To adequately perfuse organs/tissue and maintain the microcirculation, heart performance has to be intensified, hence mobilizing the adrenergic responses, especially at the early phase of sepsis that results in increased cardiac contractility and heart rate. However, this compensatory work increases the cardiac energy demands. As sepsis progresses, adenosine-5′-triphosphate formation and energy supply are rapidly reduced at the cellular level (4). When energy demand exceeds the actual supply, the myocytes are at high risk of death, leading to heart failure that further augments microcirculatory disturbance and tissue hypoxia. This paradox raises the next question of whether the adrenergic agonist or antagonist should be used in septic patients, and if either one is chosen, when and how to use it?
Morelli et al propose an unconventional approach for the management of septic shock patients with titrated β1 blocker, esmolol. Although this is not a randomized and controlled study, the results favor for use of β1 blocker for the management of patients with sepsis and septic shock. In their study, slowing the heart rate below 95 bpm reduced cardiac output as expected, but this improved the microvascular blood flow and reduced the norepinephrine requirement without affecting the stroke volume, mean arterial pressure, and lactate levels. The results are exciting. However, the questions how low we can go with cardiac output without an extra harm to the patients and how esmolol protects the compromised heart remain unanswered. Is reduction of the heart rate sufficient to produce these beneficial effects?
In this regard, it is worth to note that Herndon and colleagues (5, 6) successfully use titrated propranolol to reduce heart rate by 20% in burned septic patients. Their published studies on propranolol revolutionized our way of thinking about shock resuscitation. Later on Suzuki et al (7) and Aboab et al (8) used same strategy reducing the heart rate by 20% esmolol in their rat and swine models of sepsis, respectively, and demonstrated favorable outcomes.
Thus, it makes sense to “calm down” the heart in the circumstance when its need outstrips the capacity. However, we must not forget the other side of the story that decreasing the cardiac output (by excessive β blockade with negative inotropic effects) below the borderline needed to maintain organ and tissue perfusion can be deleterious.
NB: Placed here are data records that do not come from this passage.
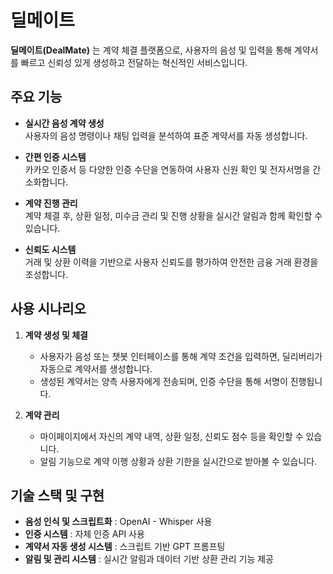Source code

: # 딜메이트

**딜메이트(DealMate)** 는 계약 체결 플랫폼으로, 사용자의 음성 및 입력을 통해 계약서를 빠르고 신뢰성 있게 생성하고 전달하는 혁신적인 서비스입니다.

## 주요 기능

- **실시간 음성 계약 생성**  
  사용자의 음성 명령이나 채팅 입력을 분석하여 표준 계약서를 자동 생성합니다.

- **간편 인증 시스템**  
  카카오 인증서 등 다양한 인증 수단을 연동하여 사용자 신원 확인 및 전자서명을 간소화합니다.

- **계약 진행 관리**  
  계약 체결 후, 상환 일정, 미수금 관리 및 진행 상황을 실시간 알림과 함께 확인할 수 있습니다.

- **신뢰도 시스템**  
  거래 및 상환 이력을 기반으로 사용자 신뢰도를 평가하여 안전한 금융 거래 환경을 조성합니다.

## 사용 시나리오

1. **계약 생성 및 체결**

   - 사용자가 음성 또는 챗봇 인터페이스를 통해 계약 조건을 입력하면, 딜리버리가 자동으로 계약서를 생성합니다.
   - 생성된 계약서는 양측 사용자에게 전송되며, 인증 수단을 통해 서명이 진행됩니다.

2. **계약 관리**
   - 마이페이지에서 자신의 계약 내역, 상환 일정, 신뢰도 점수 등을 확인할 수 있습니다.
   - 알림 기능으로 계약 이행 상황과 상환 기한을 실시간으로 받아볼 수 있습니다.

## 기술 스택 및 구현

- **음성 인식 및 스크립트화** : OpenAI - Whisper 사용
- **인증 시스템** : 자체 인증 API 사용
- **계약서 자동 생성 시스템** : 스크립트 기반 GPT 프롬프팅
- **알림 및 관리 시스템** : 실시간 알림과 데이터 기반 상환 관리 기능 제공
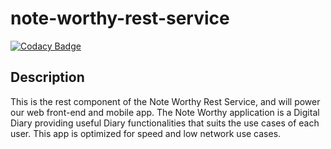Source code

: # note-worthy-rest-service

[![Codacy Badge](https://api.codacy.com/project/badge/Grade/95d724a7979e4fae850f2e677342a7a8)](https://app.codacy.com/gh/foreign1/note-worthy-rest-service?utm_source=github.com&utm_medium=referral&utm_content=foreign1/note-worthy-rest-service&utm_campaign=Badge_Grade_Settings)

## Description

This is the rest component of the Note Worthy Rest Service, and will power our web front-end and mobile app. The Note Worthy application is a Digital Diary providing useful Diary functionalities that suits the use cases of each user. This app is optimized for speed and low network use cases.

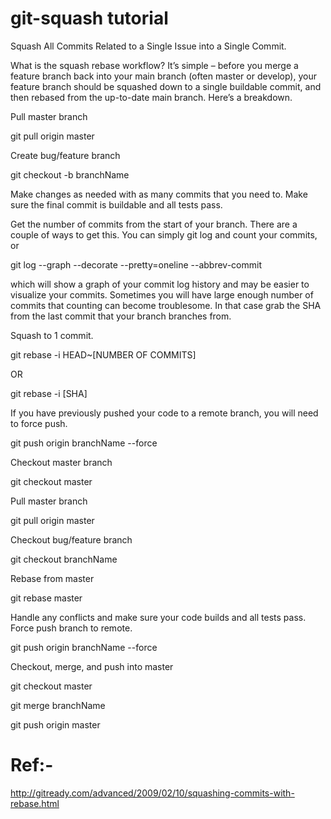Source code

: # git-squash tutorial

Squash All Commits Related to a Single Issue into a Single Commit.

What is the squash rebase workflow?
It’s simple – before you merge a feature branch back into your main branch (often master or develop), your feature branch should be squashed down to a single buildable commit, and then rebased from the up-to-date main branch. Here’s a breakdown.

Pull master branch

git pull origin master

Create bug/feature branch

git checkout -b branchName

Make changes as needed with as many commits that you need to. Make sure the final commit is buildable and all tests pass.

Get the number of commits from the start of your branch. There are a couple of ways to get this. You can simply git log and count your commits, or

git log --graph --decorate --pretty=oneline --abbrev-commit

which will show a graph of your commit log history and may be easier to visualize your commits. Sometimes you will have large enough number of commits that counting can become troublesome. In that case grab the SHA from the last commit that your branch branches from.

Squash to 1 commit.

git rebase -i HEAD~[NUMBER OF COMMITS]

OR

git rebase -i [SHA]

If you have previously pushed your code to a remote branch, you will need to force push.

git push origin branchName --force

Checkout master branch

git checkout master

Pull master branch

git pull origin master

Checkout bug/feature branch

git checkout branchName

Rebase from master

git rebase master

Handle any conflicts and make sure your code builds and all tests pass. Force push branch to remote.

git push origin branchName --force

Checkout, merge, and push into master

git checkout master

git merge branchName

git push origin master


# Ref:-
http://gitready.com/advanced/2009/02/10/squashing-commits-with-rebase.html

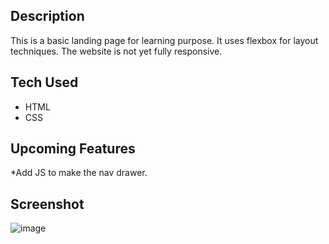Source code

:## Description 
This is a basic landing page for learning purpose. It uses flexbox for layout techniques. The website is not yet fully responsive.

## Tech Used
* HTML
* CSS

## Upcoming Features
*Add JS to make the nav drawer.

## Screenshot
![image](https://github.com/asfand687/bono/assets/17599173/91787338-21ed-4a9c-8e0b-aaadab53ba0b)
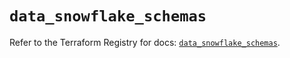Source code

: # `data_snowflake_schemas`

Refer to the Terraform Registry for docs: [`data_snowflake_schemas`](https://registry.terraform.io/providers/snowflake-labs/snowflake/0.89.0/docs/data-sources/schemas).
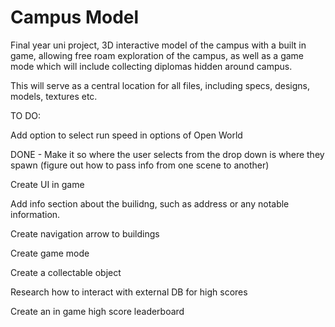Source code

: # Campus Model
Final year uni project, 3D interactive model of the campus with a built in game, allowing free roam exploration of the campus, as well as a game mode which will include collecting diplomas hidden around campus.

This will serve as a central location for all files, including specs, designs, models, textures etc.

TO DO:

Add option to select run speed in options of Open World

DONE - Make it so where the user selects from the drop down is where they spawn (figure out how to pass info from one scene to another)

Create UI in game

Add info section about the builidng, such as address or any notable information.

Create navigation arrow to buildings


Create game mode

Create a collectable object

Research how to interact with external DB for high scores

Create an in game high score leaderboard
This drives to the next question of how to find this magical borderline, and unfortunately, the answer remains still mysterious. Perhaps, carefully designed, prospective, randomized, controlled, and larger clinical trials may help answer these questions. Hence, titrated selective and ultra-short acting β blockers could be precociously used for management of patients with sepsis with close hemodynamic monitoring for the timely detection of any adverse effects.